思わずゾッと寒気が走りましたが、「そんなはずはない…」と自分に言い聞かせて仕事を急ぎます。
とにかく早く帰りたい一心でした。

すると、今度は低い読経の声がしました。

どこのデパートにも怪談話の1つや2つあるものだ!と無理に納得しようとするも、怖いものは怖いです。
読経ははっきりと聞こえ、気のせいどころではありません。

私はダンボール箱にやりかけた仕事を押し込むと、バッグを抱えて一気に5階から1階まで駆け下ります。
その途中、5歳くらいの男の子とすれ違いましたが、恐怖に支配されており無視してしまいました。

警備員室まで来て表へ出ると、日常が広がっていました。
酔っぱらったサラリーマンのグループや、肩を寄せ合うカップが歩いていました。
ホッと一息つくと、すれ違った男の子が気になりましたが、まぁ警備の人も来るだろうと思って私は帰宅しました。

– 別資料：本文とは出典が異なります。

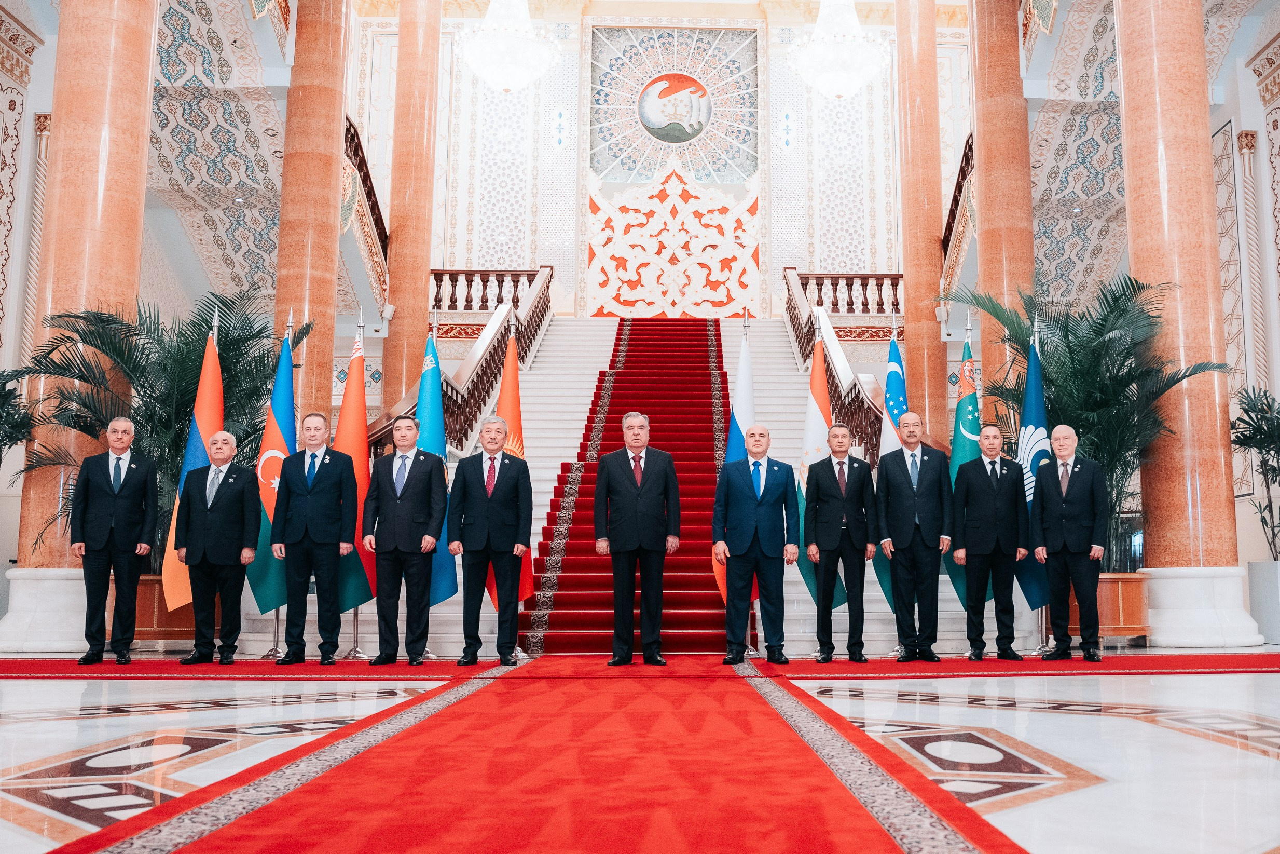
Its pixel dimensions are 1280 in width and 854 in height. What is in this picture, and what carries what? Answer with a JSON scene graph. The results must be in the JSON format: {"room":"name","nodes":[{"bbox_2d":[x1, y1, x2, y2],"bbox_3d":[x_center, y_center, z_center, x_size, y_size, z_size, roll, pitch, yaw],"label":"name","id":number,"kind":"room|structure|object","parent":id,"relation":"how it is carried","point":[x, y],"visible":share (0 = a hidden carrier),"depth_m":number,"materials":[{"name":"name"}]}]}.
{"room":"lobby","nodes":[
{"label":"lobby","id":0,"kind":"room"},
{"bbox_2d":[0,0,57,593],"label":"left wall","id":1,"kind":"structure","parent":0,"point":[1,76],"depth_m":11.54,"materials":[{"name":"white paint"}]},
{"bbox_2d":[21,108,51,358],"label":"column","id":2,"kind":"structure","parent":1,"relation":"attached to","point":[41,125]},
{"bbox_2d":[456,0,561,92],"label":"chandelier","id":3,"kind":"object","parent":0,"point":[512,70],"visible":0.99,"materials":[{"name":"white glass"}]},
{"bbox_2d":[0,647,1279,853],"bbox_3d":[-0.100,1.428,6.179,11.471,0.159,13.656,0,-7,-1],"label":"floor","id":4,"kind":"structure","parent":0,"point":[1123,730],"depth_m":3.91,"materials":[{"name":"white stone"}]},
{"bbox_2d":[0,368,37,475],"bbox_3d":[-5.615,0.472,9.389,1.550,2.183,1.664,0,-7,-1],"label":"palm plant","id":5,"kind":"object","parent":4,"relation":"on","point":[6,382],"visible":0.98,"depth_m":9.67,"materials":[{"name":"green plant"}]},
{"bbox_2d":[10,0,162,605],"bbox_3d":[-4.523,-2.678,9.476,0.833,8.744,0.863,0,-7,-1],"label":"column","id":6,"kind":"structure","parent":4,"relation":"on","point":[138,120],"depth_m":9.05,"materials":[{"name":"stone"}]},
{"bbox_2d":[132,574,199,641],"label":"planter","id":7,"kind":"object","parent":4,"relation":"on","point":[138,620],"visible":0.34,"depth_m":8.76,"materials":[{"name":"brown wood"}]},
{"bbox_2d":[10,287,309,565],"bbox_3d":[-3.743,0.084,9.200,2.297,2.395,2.239,0,-7,-1],"label":"palm plant","id":8,"kind":"object","parent":7,"relation":"in","point":[151,391],"visible":0.6,"depth_m":9.03,"materials":[{"name":"green plant"}]},
{"bbox_2d":[159,310,224,609],"bbox_3d":[-3.233,0.278,8.408,0.292,2.373,0.579,0,-7,-1],"label":"flag","id":9,"kind":"object","parent":4,"relation":"on","point":[198,399],"visible":0.7,"depth_m":8.38,"materials":[{"name":"fabric"}]},
{"bbox_2d":[248,313,299,620],"bbox_3d":[-2.650,0.293,8.445,0.308,2.340,0.484,-1,-8,9],"label":"flag","id":10,"kind":"object","parent":4,"relation":"on","point":[286,424],"visible":0.77,"depth_m":8.38,"materials":[{"name":"blue fabric"}]},
{"bbox_2d":[273,0,352,418],"bbox_3d":[-3.315,-2.453,11.411,0.715,7.658,0.720,0,-7,-1],"label":"column","id":11,"kind":"structure","parent":4,"relation":"on","point":[321,200],"depth_m":11.15,"materials":[{"name":"stone"}]},
{"bbox_2d":[332,317,377,618],"bbox_3d":[-2.108,0.313,8.396,0.313,2.298,0.507,-1,-8,10],"label":"flag","id":12,"kind":"object","parent":4,"relation":"on","point":[352,555],"visible":0.75,"depth_m":8.35,"materials":[{"name":"fabric"}]},
{"bbox_2d":[380,0,442,413],"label":"column","id":13,"kind":"structure","parent":4,"relation":"on","point":[409,289],"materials":[{"name":"stone"}]},
{"bbox_2d":[418,322,456,610],"bbox_3d":[-1.511,0.363,8.339,0.288,2.340,0.559,0,-7,-1],"label":"flag","id":14,"kind":"object","parent":4,"relation":"on","point":[442,449],"visible":0.72,"depth_m":8.31,"materials":[{"name":"blue fabric"}]},
{"bbox_2d":[493,325,535,621],"bbox_3d":[-0.938,0.383,8.384,0.275,2.312,0.647,0,-7,-1],"label":"flag","id":15,"kind":"object","parent":4,"relation":"on","point":[514,371],"visible":0.57,"depth_m":8.42,"materials":[{"name":"fabric"}]},
{"bbox_2d":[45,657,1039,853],"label":"red carpet","id":16,"kind":"structure","parent":4,"relation":"on","point":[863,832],"depth_m":3.39,"materials":[{"name":"red carpet"}]},
{"bbox_2d":[445,414,531,665],"bbox_3d":[-0.984,0.764,7.532,0.558,1.565,0.511,-3,-8,24],"label":"man","id":17,"kind":"object","parent":16,"relation":"on","point":[477,493],"visible":0.98,"depth_m":7.39},
{"bbox_2d":[591,412,682,665],"bbox_3d":[-0.022,0.749,7.448,0.565,1.584,0.557,2,-8,-11],"label":"man","id":18,"kind":"object","parent":16,"relation":"on","point":[634,501],"visible":0.98,"depth_m":7.30},
{"bbox_2d":[711,422,797,665],"bbox_3d":[0.763,0.802,7.621,0.527,1.518,0.582,2,-8,-13],"label":"man","id":19,"kind":"object","parent":16,"relation":"on","point":[740,491],"visible":0.98,"depth_m":7.47},
{"bbox_2d":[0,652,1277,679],"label":"red carpet","id":20,"kind":"structure","parent":4,"relation":"on","point":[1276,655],"depth_m":7.07,"materials":[{"name":"red carpet"}]},
{"bbox_2d":[70,416,160,664],"bbox_3d":[-3.497,0.782,7.567,0.502,1.537,0.626,4,-9,-29],"label":"man","id":21,"kind":"object","parent":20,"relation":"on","point":[136,476],"visible":0.98,"depth_m":7.41},
{"bbox_2d":[174,429,263,664],"bbox_3d":[-2.800,0.833,7.625,0.602,1.461,0.533,-2,-8,16],"label":"man","id":22,"kind":"object","parent":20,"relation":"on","point":[249,481],"visible":0.99,"depth_m":7.48},
{"bbox_2d":[270,413,362,664],"bbox_3d":[-2.152,0.756,7.615,0.592,1.611,0.532,-2,-8,13],"label":"man","id":23,"kind":"object","parent":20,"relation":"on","point":[329,473],"visible":0.98,"depth_m":7.48},
{"bbox_2d":[364,415,446,665],"bbox_3d":[-1.523,0.758,7.532,0.546,1.585,0.538,-2,-8,16],"label":"man","id":24,"kind":"object","parent":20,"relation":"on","point":[416,491],"visible":0.99,"depth_m":7.38},
{"bbox_2d":[801,424,875,663],"bbox_3d":[1.362,0.827,7.887,0.479,1.567,0.586,2,-8,-12],"label":"man","id":25,"kind":"object","parent":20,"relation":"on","point":[827,491],"visible":0.98,"depth_m":7.73},
{"bbox_2d":[874,410,952,661],"bbox_3d":[1.899,0.777,7.908,0.485,1.651,0.610,0,-7,-1],"label":"man","id":26,"kind":"object","parent":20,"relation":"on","point":[897,473],"visible":0.99,"depth_m":7.76},
{"bbox_2d":[949,426,1028,660],"bbox_3d":[2.453,0.836,8.015,0.536,1.558,0.569,0,-7,-1],"label":"man","id":27,"kind":"object","parent":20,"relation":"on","point":[967,501],"visible":0.98,"depth_m":7.88},
{"bbox_2d":[1028,426,1108,660],"bbox_3d":[2.941,0.818,7.757,0.563,1.511,0.559,-6,-10,41],"label":"man","id":28,"kind":"object","parent":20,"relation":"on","point":[1083,491],"visible":0.98,"depth_m":7.61},
{"bbox_2d":[324,315,995,659],"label":"staircase","id":29,"kind":"structure","parent":4,"relation":"on","point":[557,361],"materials":[{"name":"white"}]},
{"bbox_2d":[364,264,556,455],"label":"stair railing","id":30,"kind":"object","parent":29,"relation":"on","point":[547,287],"visible":0.47,"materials":[{"name":"brown wood"}]},
{"bbox_2d":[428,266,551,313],"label":"balustrade","id":31,"kind":"object","parent":29,"relation":"on","point":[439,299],"visible":0.56,"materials":[{"name":"brown wood"}]},
{"bbox_2d":[516,320,732,645],"bbox_3d":[-0.020,-0.044,11.411,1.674,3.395,6.452,0,-7,-1],"label":"red carpet","id":32,"kind":"structure","parent":29,"relation":"on","point":[667,566],"depth_m":9.52,"materials":[{"name":"red carpet"}]},
{"bbox_2d":[780,267,897,460],"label":"right stair railing","id":33,"kind":"object","parent":29,"relation":"on","point":[807,282],"visible":0.47,"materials":[{"name":"brown wood"}]},
{"bbox_2d":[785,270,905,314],"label":"balustrade","id":34,"kind":"object","parent":29,"relation":"on","point":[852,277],"visible":0.57,"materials":[{"name":"brown wood"}]},
{"bbox_2d":[713,314,757,604],"bbox_3d":[0.731,0.316,8.435,0.287,2.308,0.534,0,-7,-1],"label":"flag","id":35,"kind":"object","parent":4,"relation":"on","point":[742,371],"visible":0.55,"depth_m":8.44,"materials":[{"name":"fabric"}]},
{"bbox_2d":[798,324,838,614],"bbox_3d":[1.340,0.368,8.716,0.255,2.347,0.612,0,-7,-1],"label":"flag","id":36,"kind":"object","parent":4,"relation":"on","point":[815,379],"visible":0.67,"depth_m":8.70,"materials":[{"name":"fabric"}]},
{"bbox_2d":[875,319,910,614],"bbox_3d":[2.000,0.328,8.991,0.238,2.454,0.564,0,-7,-1],"label":"flag","id":37,"kind":"object","parent":4,"relation":"on","point":[895,411],"visible":0.58,"depth_m":9.01,"materials":[{"name":"blue fabric"}]},
{"bbox_2d":[892,0,947,437],"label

翌日、売り場の上司に中途半端で帰宅したことを詫びました。
「1人でいたら線香の香りがして、読経が聞こえてきたんですよぉ…。」
と恐怖体験を話すと、その上司は
「あれ、通達知らなかった?ごめんごめん。それね、倉庫に男の子の幽霊が出るって噂があったもんで、一応供養したからだわ。
9時過ぎだろ?みんな1階に集まっていたんだよ。」

何と私が知らないだけで皆残っており、本当に線香と読経をあげていたのです。
皆が集合していた事に気付かないほどテンパッていたんだな、と思うと同時に、私がすれ違った男の子がひょっとして幽霊だったのかもしれないと考えると、鳥肌がたちました。